>>
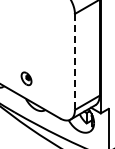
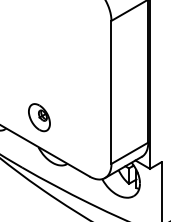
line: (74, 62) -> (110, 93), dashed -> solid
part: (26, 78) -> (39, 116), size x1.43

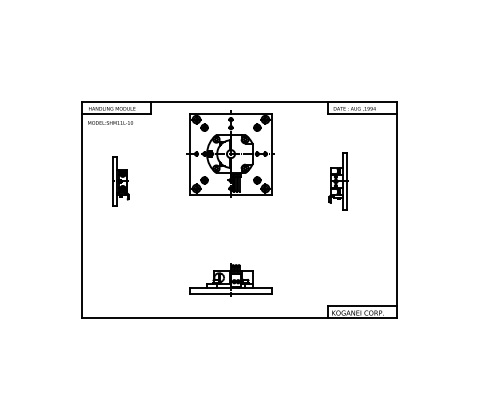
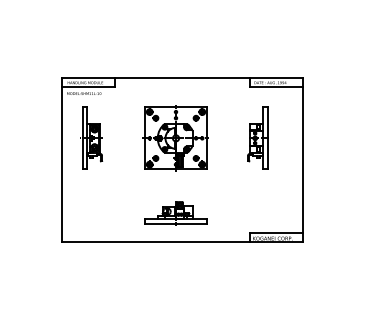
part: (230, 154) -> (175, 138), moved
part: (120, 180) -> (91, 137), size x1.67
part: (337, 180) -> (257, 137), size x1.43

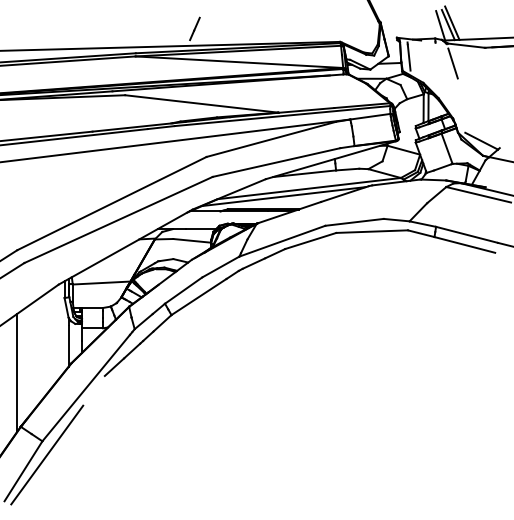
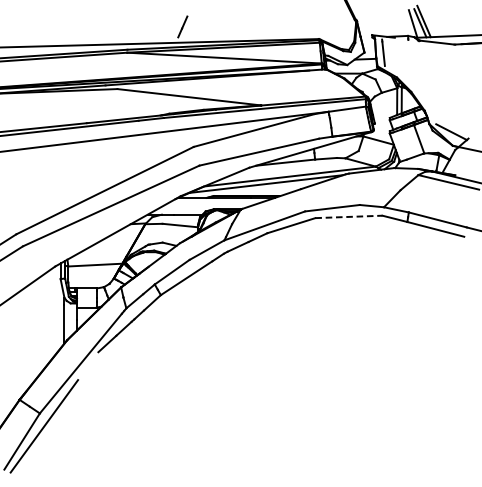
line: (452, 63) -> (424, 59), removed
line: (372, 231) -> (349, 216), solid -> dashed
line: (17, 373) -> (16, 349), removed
<<
**JOB:** Locate the line with "line: (452, 63) -> (424, 59), removed" in the entries above; extract it and every line after it, verbatim.

**ANSWER FOR THE TASK:**
line: (452, 63) -> (424, 59), removed
line: (372, 231) -> (349, 216), solid -> dashed
line: (17, 373) -> (16, 349), removed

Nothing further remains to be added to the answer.